A teenage migrant found wandering along a motorway near Birmingham faces a “long period of uncertainty and limbo” after becoming separated from his parents, a migration worker has said.
The 15-year-old boy, who said he was from Iraq, was rescued by police on the central reservation of the M6 on Wednesday night, authorities said.
He was picked up by a police car before being transferred to immigration officials and then into the care of social services.
The teenager now faces a drawn-out and “very complex legal situation” regarding his immigration status and ability to stay in the UK, said Lucy Leon, a migration policy worker at the Children’s Society charity.
She said: “To have lost one’s parents and be in a country you do not know is an experience no child should ever have to go through and he is likely to be traumatised, bewildered and overwhelmed.
“The young boy will be put into the care system, given a social worker and placed with an emergency foster family.
“Unfortunately the care he is given may not have the specialist knowledge needed.

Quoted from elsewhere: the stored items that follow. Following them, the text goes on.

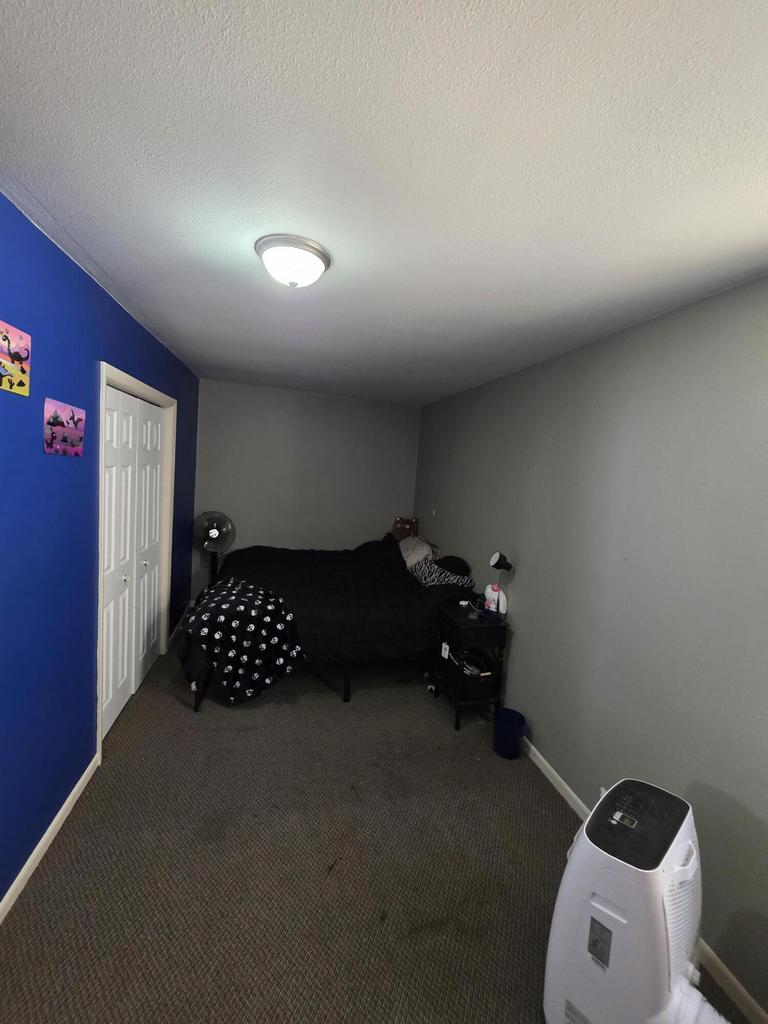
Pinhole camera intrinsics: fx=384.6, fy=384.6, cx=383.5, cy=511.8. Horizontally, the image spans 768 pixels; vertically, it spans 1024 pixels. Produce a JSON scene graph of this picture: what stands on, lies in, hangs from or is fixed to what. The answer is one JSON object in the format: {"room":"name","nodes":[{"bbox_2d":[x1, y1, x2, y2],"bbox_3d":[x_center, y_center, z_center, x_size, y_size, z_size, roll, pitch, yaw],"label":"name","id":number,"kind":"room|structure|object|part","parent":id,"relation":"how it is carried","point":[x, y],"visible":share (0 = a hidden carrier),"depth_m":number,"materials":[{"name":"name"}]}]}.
{"room":"bedroom","nodes":[
{"label":"bedroom","id":0,"kind":"room"},
{"bbox_2d":[0,189,198,910],"bbox_3d":[-1.406,0.184,1.560,0.130,2.477,5.037,3,6,-14],"label":"left wall","id":1,"kind":"structure","parent":0,"point":[74,269],"depth_m":1.58,"materials":[{"name":"blue paint"}]},
{"bbox_2d":[0,320,31,395],"bbox_3d":[-1.239,-0.510,1.250,0.012,0.206,0.265,3,6,-14],"label":"picture","id":2,"kind":"object","parent":1,"relation":"attached to","point":[11,364],"visible":0.99,"depth_m":1.30},
{"bbox_2d":[0,753,98,923],"bbox_3d":[-1.201,1.490,0.729,0.014,0.077,2.915,3,6,-14],"label":"baseboard","id":3,"kind":"structure","parent":1,"relation":"attached to","point":[55,820],"depth_m":1.60,"materials":[{"name":"white paint"}]},
{"bbox_2d":[43,397,86,456],"bbox_3d":[-1.331,-0.347,1.612,0.011,0.212,0.303,3,6,-14],"label":"picture","id":4,"kind":"object","parent":1,"relation":"attached to","point":[53,422],"visible":0.98,"depth_m":1.58,"materials":[{"name":"pink"}]},
{"bbox_2d":[96,362,175,764],"bbox_3d":[-1.675,0.221,2.563,0.159,2.104,1.335,3,6,-14],"label":"door frame","id":5,"kind":"structure","parent":1,"relation":"attached to","point":[104,377],"depth_m":2.37,"materials":[{"name":"white paint"}]},
{"bbox_2d":[102,382,165,736],"bbox_3d":[-1.676,0.256,2.600,0.096,2.010,1.210,3,6,-14],"label":"closet door","id":6,"kind":"structure","parent":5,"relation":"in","point":[152,594],"depth_m":2.51,"materials":[{"name":"white paint"}]},
{"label":"door","id":7,"kind":"part","parent":5,"relation":"part of","materials":[{"name":"white paint"}]},
{"bbox_2d":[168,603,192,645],"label":"baseboard","id":8,"kind":"structure","parent":1,"relation":"attached to","point":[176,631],"depth_m":3.65,"materials":[{"name":"white paint"}]},
{"bbox_2d":[191,377,422,597],"bbox_3d":[-0.859,-0.090,4.404,2.524,2.482,0.127,3,6,-14],"label":"back wall","id":9,"kind":"structure","parent":0,"point":[273,528],"depth_m":4.27,"materials":[{"name":"grey paint"}]},
{"bbox_2d":[0,638,757,1023],"bbox_3d":[-0.263,1.520,2.054,2.811,0.102,4.966,3,6,-14],"label":"carpet floor","id":10,"kind":"structure","parent":0,"point":[328,713],"depth_m":1.62,"materials":[{"name":"carpet"}]},
{"bbox_2d":[192,510,234,582],"bbox_3d":[-1.782,0.555,3.961,0.446,1.143,0.443,0,7,-37],"label":"pedestal fan","id":11,"kind":"object","parent":10,"relation":"on","point":[212,532],"visible":0.87,"depth_m":3.89,"materials":[{"name":"metal"}]},
{"bbox_2d":[182,538,474,707],"bbox_3d":[-0.441,0.762,3.446,2.139,1.027,1.688,3,6,-14],"label":"bed","id":12,"kind":"object","parent":10,"relation":"on","point":[420,594],"visible":0.75,"depth_m":2.86,"materials":[{"name":"black fabric"}]},
{"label":"bed leg","id":13,"kind":"part","parent":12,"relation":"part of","materials":[{"name":"black metal"}]},
{"bbox_2d":[183,577,304,704],"bbox_3d":[-1.024,0.891,2.768,0.718,0.607,0.789,3,6,-14],"label":"blanket","id":14,"kind":"object","parent":12,"relation":"on","point":[241,607],"visible":0.98,"depth_m":2.57,"materials":[{"name":"black fabric"}]},
{"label":"bed frame","id":15,"kind":"part","parent":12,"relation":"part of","materials":[{"name":"black metal"}]},
{"bbox_2d":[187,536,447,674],"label":"comforter","id":16,"kind":"object","parent":12,"relation":"on","point":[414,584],"visible":0.58,"depth_m":2.91,"materials":[{"name":"black fabric"}]},
{"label":"bed leg","id":17,"kind":"part","parent":12,"relation":"part of","materials":[{"name":"black metal"}]},
{"bbox_2d":[391,516,418,540],"bbox_3d":[0.241,0.208,4.486,0.301,0.297,0.207,3,6,-14],"label":"stuffed toy","id":18,"kind":"object","parent":12,"relation":"on","point":[397,525],"visible":0.81,"depth_m":4.43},
{"bbox_2d":[398,536,434,568],"bbox_3d":[0.286,0.415,3.958,0.386,0.300,0.659,3,6,-14],"label":"pillow","id":19,"kind":"object","parent":12,"relation":"on","point":[408,562],"visible":0.66,"depth_m":3.77,"materials":[{"name":"fabric"}]},
{"bbox_2d":[407,557,473,588],"bbox_3d":[0.468,0.539,3.381,0.387,0.211,0.564,3,6,-14],"label":"patterned pillow","id":20,"kind":"object","parent":12,"relation":"on","point":[425,575],"visible":0.72,"depth_m":3.26,"materials":[{"name":"fabric"}]},
{"bbox_2d":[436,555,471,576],"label":"black pillow","id":21,"kind":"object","parent":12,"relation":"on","point":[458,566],"visible":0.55,"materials":[{"name":"black fabric"}]},
{"bbox_2d":[431,599,509,732],"bbox_3d":[0.600,1.085,2.781,0.372,0.726,0.464,3,6,-14],"label":"nightstand","id":22,"kind":"object","parent":10,"relation":"on","point":[465,620],"visible":0.86,"depth_m":2.62,"materials":[{"name":"black wood"}]},
{"bbox_2d":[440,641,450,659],"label":"power adapter","id":23,"kind":"object","parent":22,"relation":"attached to","point":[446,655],"visible":0.95,"depth_m":2.79,"materials":[{"name":"white plastic"}]},
{"bbox_2d":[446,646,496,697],"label":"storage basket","id":24,"kind":"object","parent":22,"relation":"in","point":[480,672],"visible":0.88,"depth_m":2.62,"materials":[{"name":"black"}]},
{"bbox_2d":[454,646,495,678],"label":"cable","id":25,"kind":"object","parent":22,"relation":"in","point":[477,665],"visible":0.73,"depth_m":2.67,"materials":[{"name":"black plastic"}]},
{"bbox_2d":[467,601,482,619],"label":"object","id":26,"kind":"object","parent":22,"relation":"on","point":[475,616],"visible":0.98,"depth_m":2.70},
{"bbox_2d":[483,583,507,614],"bbox_3d":[0.793,0.621,2.749,0.106,0.208,0.172,-1,8,-44],"label":"white bottle","id":27,"kind":"object","parent":22,"relation":"on","point":[488,594],"visible":0.79,"depth_m":2.72,"materials":[{"name":"white plastic"}]},
{"bbox_2d":[489,550,513,621],"bbox_3d":[0.793,0.504,2.623,0.142,0.464,0.138,3,6,-14],"label":"table lamp","id":28,"kind":"object","parent":22,"relation":"on","point":[496,556],"visible":0.99,"depth_m":2.61,"materials":[{"name":"black metal"}]},
{"bbox_2d":[492,708,525,758],"bbox_3d":[0.774,1.385,2.405,0.188,0.227,0.185,3,6,-14],"label":"trash can","id":29,"kind":"object","parent":10,"relation":"on","point":[505,736],"visible":0.99,"depth_m":2.35,"materials":[{"name":"blue plastic"}]},
{"bbox_2d":[542,779,726,1023],"bbox_3d":[0.761,1.265,1.135,0.434,0.730,0.463,-1,8,-44],"label":"portable air conditioner","id":30,"kind":"object","parent":10,"relation":"on","point":[585,850],"visible":0.99,"depth_m":1.06,"materials":[{"name":"white plastic"}]},
{"bbox_2d":[0,0,767,406],"bbox_3d":[-0.135,-1.022,1.834,2.867,0.105,5.148,3,6,-14],"label":"ceiling","id":31,"kind":"structure","parent":0,"point":[28,162],"depth_m":0.98,"materials":[{"name":"white paint"}]},
{"bbox_2d":[254,234,330,286],"bbox_3d":[-0.341,-0.900,1.440,0.278,0.116,0.279,3,6,-14],"label":"ceiling light","id":32,"kind":"object","parent":31,"relation":"attached to","point":[313,259],"visible":0.99,"depth_m":1.37,"materials":[{"name":"white glass"}]},
{"bbox_2d":[414,273,767,1020],"bbox_3d":[1.054,0.284,2.244,0.127,2.435,4.949,3,6,-14],"label":"right wall","id":33,"kind":"structure","parent":0,"point":[674,315],"depth_m":1.70,"materials":[{"name":"grey paint"}]},
{"bbox_2d":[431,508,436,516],"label":"wall socket","id":34,"kind":"object","parent":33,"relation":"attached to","point":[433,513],"visible":0.99,"depth_m":4.04,"materials":[{"name":"white plastic"}]},
{"bbox_2d":[520,740,767,1023],"bbox_3d":[0.949,1.499,2.193,0.013,0.078,5.018,3,6,-14],"label":"right baseboard","id":35,"kind":"structure","parent":33,"relation":"attached to","point":[543,762],"depth_m":1.37,"materials":[{"name":"white paint"}]}
]}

“We think it is vital he should also be given an independent legal guardian to represent his best interests, ensure his voice is heard and that he understands the complex immigration process he is about to embark on.”
Police said the boy, who cannot speak English, became separated from his parents several days ago and does not know which country they are in.
Ms Leon said it could be “very difficult finding the family” but if they had officially registered for asylum in another European country that would make it easier.
She added: “If his family were currently right now street-homeless or in a refugee camp somewhere it may not be the best environment to return that young person to.”
Ms Leon said only children suspected of being victims of trafficking are given independent legal guardians in England and Wales, but in Scotland and Northern Ireland the “vital support” is given to all unaccompanied refugee and migrant children.
She said: “Quite often we see in our work young people slipping through the net and not being identified as a victim of trafficking and exploitation, or even at risk.
“It’s incredibly important he’s got a guardian, someone who’s independent, not part of the local authority, not part of the Home Office, who can really support him through that complex legal process.
“Although we do not know the details of what he has been through it is likely there will be so many complex issues that surround his case and he will probably need a wide range of different services to help him through the trauma.
“We have been calling on the Government for many years to introduce independent guardians for all unaccompanied children.”